[DATA TO USE Boundary: Start]

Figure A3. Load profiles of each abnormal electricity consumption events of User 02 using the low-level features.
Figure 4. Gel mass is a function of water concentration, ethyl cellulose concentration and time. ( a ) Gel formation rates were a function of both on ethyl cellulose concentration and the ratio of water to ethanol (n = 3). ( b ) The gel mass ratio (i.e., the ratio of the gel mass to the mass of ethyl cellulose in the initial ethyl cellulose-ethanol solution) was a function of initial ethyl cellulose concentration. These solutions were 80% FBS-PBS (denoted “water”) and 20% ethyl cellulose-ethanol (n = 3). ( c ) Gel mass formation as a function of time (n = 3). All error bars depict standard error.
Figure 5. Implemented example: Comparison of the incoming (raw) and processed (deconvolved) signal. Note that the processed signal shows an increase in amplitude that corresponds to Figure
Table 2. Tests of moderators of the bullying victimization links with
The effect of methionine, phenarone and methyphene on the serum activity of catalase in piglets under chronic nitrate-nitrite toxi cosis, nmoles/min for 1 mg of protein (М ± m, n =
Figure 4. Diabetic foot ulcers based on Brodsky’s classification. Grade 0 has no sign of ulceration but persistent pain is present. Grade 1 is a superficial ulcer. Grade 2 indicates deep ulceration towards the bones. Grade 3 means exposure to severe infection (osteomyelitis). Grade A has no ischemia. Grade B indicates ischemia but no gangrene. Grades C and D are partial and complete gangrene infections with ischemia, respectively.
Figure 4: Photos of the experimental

[DATA TO USE Boundary: End]

● ABOUT THIS TASK: Each line in the data that holds the string "with" must be returned.

● SOLUTION FOR THIS PROBLEM:
Table 2. Tests of moderators of the bullying victimization links with
Figure 4. Diabetic foot ulcers based on Brodsky’s classification. Grade 0 has no sign of ulceration but persistent pain is present. Grade 1 is a superficial ulcer. Grade 2 indicates deep ulceration towards the bones. Grade 3 means exposure to severe infection (osteomyelitis). Grade A has no ischemia. Grade B indicates ischemia but no gangrene. Grades C and D are partial and complete gangrene infections with ischemia, respectively.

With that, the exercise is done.